*** Opening of Working data ***

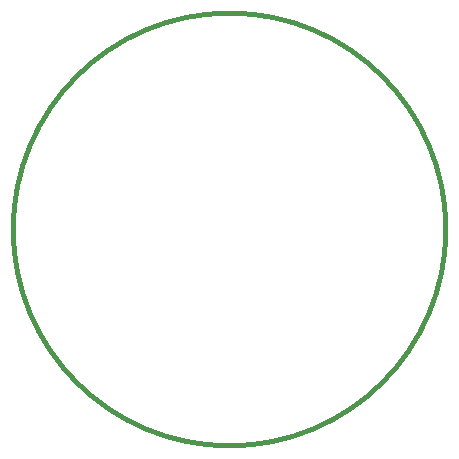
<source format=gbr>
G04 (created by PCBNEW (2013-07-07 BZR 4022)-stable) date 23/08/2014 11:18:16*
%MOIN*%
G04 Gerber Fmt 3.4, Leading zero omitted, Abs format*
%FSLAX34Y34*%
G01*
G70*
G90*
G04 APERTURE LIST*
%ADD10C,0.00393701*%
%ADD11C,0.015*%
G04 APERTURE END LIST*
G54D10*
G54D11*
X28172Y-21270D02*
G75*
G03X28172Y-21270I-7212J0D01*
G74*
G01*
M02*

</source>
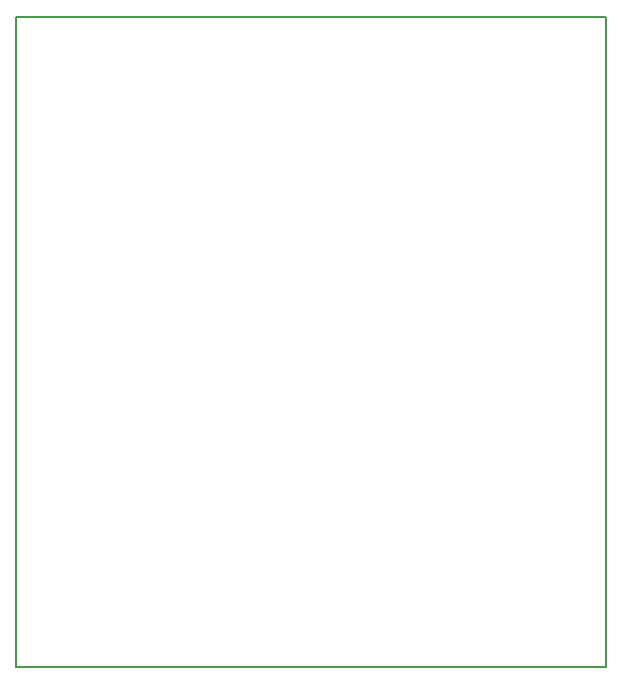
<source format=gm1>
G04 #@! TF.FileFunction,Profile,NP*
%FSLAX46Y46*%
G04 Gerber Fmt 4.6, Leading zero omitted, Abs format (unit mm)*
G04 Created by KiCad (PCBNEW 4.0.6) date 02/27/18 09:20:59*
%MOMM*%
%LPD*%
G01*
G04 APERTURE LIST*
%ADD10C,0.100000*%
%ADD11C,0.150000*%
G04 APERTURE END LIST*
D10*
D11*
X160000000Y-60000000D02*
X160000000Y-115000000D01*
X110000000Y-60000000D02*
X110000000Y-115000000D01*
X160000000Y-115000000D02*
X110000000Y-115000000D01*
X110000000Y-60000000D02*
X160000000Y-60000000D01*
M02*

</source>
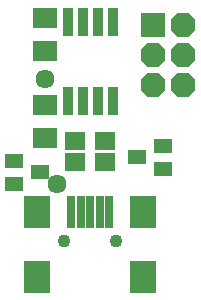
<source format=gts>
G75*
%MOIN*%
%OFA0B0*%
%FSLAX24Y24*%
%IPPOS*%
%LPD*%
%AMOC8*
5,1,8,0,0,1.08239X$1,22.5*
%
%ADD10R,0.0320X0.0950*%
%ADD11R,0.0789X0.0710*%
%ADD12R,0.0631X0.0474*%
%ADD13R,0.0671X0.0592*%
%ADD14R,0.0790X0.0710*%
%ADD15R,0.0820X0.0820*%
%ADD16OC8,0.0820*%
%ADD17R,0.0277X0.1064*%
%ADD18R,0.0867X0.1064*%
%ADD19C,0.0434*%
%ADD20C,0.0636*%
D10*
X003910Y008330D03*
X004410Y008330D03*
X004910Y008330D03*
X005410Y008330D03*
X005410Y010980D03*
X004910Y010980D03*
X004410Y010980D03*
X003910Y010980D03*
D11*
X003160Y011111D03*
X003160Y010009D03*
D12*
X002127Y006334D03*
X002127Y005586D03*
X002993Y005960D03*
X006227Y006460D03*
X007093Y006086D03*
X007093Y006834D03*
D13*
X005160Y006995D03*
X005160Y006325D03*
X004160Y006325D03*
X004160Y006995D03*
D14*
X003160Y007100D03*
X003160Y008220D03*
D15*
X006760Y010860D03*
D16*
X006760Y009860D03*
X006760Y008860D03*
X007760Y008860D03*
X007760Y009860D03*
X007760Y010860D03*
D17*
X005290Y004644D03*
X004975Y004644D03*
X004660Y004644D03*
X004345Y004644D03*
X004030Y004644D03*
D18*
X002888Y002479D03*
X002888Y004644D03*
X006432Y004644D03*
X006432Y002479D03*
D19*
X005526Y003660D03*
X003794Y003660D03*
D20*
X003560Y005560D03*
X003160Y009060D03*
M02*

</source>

*** Close of Working data ***
*** Opening of Working data ***

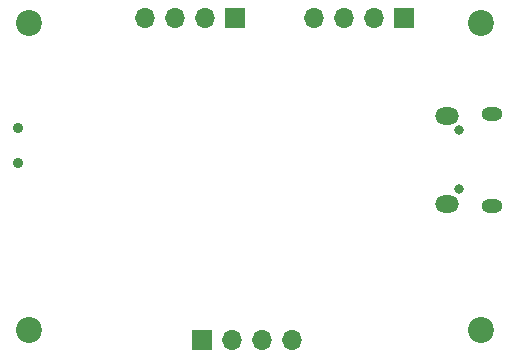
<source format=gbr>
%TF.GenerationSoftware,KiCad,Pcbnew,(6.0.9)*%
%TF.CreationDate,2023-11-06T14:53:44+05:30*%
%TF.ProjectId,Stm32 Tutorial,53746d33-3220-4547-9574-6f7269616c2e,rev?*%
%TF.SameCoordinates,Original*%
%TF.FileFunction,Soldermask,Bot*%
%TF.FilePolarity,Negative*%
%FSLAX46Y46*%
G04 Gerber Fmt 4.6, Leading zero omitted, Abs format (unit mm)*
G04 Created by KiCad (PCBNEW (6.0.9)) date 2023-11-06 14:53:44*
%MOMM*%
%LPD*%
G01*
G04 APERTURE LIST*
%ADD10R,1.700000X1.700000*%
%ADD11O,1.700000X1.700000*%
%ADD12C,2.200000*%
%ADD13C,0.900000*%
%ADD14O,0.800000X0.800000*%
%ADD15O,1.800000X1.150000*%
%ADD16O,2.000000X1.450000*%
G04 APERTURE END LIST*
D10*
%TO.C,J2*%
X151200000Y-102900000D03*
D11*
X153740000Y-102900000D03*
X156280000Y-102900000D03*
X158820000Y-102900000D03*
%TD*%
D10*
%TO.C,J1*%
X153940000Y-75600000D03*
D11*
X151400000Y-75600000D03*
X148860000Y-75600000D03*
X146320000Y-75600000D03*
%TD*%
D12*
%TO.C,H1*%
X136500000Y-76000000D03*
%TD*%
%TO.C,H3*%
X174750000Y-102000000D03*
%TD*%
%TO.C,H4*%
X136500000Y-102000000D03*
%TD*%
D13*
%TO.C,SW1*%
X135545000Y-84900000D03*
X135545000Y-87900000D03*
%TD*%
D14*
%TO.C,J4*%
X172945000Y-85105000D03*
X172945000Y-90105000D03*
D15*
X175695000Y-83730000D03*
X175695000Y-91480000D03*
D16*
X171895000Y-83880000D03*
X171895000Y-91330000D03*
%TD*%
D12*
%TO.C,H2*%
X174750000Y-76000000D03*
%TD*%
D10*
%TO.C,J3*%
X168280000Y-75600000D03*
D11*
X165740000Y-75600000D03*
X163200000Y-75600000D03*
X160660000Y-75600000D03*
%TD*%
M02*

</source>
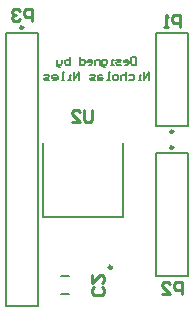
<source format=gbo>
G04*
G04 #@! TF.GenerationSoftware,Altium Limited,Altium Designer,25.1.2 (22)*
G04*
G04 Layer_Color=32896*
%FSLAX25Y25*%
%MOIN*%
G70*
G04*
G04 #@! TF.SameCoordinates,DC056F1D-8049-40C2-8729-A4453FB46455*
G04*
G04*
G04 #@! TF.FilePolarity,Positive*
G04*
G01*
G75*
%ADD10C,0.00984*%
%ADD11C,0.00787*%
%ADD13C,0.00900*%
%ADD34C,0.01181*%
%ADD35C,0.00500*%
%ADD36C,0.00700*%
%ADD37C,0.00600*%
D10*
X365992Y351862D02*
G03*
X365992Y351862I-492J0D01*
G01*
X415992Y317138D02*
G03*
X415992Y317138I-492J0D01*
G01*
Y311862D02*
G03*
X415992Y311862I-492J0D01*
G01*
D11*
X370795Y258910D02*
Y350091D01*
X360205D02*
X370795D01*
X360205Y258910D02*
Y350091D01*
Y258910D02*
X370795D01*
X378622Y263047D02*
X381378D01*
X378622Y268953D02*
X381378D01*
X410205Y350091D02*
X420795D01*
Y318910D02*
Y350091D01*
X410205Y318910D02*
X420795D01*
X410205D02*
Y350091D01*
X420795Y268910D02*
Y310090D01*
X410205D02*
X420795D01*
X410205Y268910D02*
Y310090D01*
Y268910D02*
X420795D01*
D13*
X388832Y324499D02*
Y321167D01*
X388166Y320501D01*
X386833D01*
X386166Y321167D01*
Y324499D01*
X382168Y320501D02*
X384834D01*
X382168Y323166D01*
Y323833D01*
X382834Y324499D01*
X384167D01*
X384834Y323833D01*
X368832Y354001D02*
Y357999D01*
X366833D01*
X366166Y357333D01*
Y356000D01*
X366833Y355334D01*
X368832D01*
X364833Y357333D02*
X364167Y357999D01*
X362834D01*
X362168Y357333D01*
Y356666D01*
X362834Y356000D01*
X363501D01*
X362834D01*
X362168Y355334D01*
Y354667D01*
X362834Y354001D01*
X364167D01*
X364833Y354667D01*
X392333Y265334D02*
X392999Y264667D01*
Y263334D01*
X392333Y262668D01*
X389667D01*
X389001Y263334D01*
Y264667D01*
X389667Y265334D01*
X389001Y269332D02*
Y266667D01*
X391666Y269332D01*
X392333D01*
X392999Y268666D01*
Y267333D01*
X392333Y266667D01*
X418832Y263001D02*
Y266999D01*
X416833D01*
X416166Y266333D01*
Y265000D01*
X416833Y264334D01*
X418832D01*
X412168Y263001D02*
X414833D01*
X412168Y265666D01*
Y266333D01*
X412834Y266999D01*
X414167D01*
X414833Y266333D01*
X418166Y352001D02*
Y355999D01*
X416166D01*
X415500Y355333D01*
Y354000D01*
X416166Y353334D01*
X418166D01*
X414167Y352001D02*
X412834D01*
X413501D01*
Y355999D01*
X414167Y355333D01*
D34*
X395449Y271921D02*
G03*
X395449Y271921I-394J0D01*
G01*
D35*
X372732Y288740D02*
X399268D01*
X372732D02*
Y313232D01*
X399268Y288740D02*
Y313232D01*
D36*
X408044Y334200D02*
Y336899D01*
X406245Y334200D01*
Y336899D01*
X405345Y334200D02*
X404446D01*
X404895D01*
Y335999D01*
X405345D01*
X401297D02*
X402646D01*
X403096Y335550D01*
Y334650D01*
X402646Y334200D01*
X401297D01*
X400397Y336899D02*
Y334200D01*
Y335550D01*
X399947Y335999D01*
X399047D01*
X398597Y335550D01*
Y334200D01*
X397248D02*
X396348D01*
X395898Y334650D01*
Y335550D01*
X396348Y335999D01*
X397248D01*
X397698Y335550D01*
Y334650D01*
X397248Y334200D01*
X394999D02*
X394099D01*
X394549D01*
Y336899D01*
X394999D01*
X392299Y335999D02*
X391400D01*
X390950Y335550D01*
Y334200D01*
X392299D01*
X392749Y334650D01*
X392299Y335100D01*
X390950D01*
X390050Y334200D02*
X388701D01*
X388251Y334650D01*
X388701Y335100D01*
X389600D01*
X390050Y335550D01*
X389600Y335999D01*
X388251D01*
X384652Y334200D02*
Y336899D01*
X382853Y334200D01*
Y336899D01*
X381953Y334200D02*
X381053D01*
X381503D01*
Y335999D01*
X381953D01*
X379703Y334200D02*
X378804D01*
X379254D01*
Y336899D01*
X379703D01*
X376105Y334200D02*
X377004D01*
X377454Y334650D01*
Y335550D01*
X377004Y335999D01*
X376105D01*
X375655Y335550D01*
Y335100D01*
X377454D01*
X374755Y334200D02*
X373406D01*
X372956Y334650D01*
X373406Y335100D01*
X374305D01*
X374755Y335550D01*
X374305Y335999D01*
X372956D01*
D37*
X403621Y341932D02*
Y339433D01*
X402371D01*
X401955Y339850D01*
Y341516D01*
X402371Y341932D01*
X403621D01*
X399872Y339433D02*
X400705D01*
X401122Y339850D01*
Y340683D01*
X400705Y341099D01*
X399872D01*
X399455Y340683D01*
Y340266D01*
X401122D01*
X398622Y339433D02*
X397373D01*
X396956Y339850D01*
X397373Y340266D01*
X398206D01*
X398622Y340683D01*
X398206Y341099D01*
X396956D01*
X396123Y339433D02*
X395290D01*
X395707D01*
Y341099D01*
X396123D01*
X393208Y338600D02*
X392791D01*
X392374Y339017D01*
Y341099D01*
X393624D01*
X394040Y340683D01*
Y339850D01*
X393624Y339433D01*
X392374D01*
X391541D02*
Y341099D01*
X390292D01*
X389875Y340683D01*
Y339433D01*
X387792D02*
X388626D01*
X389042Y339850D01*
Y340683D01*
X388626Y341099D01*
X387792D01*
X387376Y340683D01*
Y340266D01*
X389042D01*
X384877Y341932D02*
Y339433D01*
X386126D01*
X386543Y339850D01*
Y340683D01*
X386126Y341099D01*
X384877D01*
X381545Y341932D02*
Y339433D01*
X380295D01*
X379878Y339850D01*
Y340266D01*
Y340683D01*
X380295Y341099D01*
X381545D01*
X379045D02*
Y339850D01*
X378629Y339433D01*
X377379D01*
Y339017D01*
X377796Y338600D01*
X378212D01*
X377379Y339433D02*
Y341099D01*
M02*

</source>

*** Close of Working data ***

== What is being asked ==
Please go through the listing and return each line that has "FileFunction" in it.

== Exercise response ==
G04 #@! TF.FileFunction,Profile,NP*
%TF.FileFunction,Soldermask,Bot*%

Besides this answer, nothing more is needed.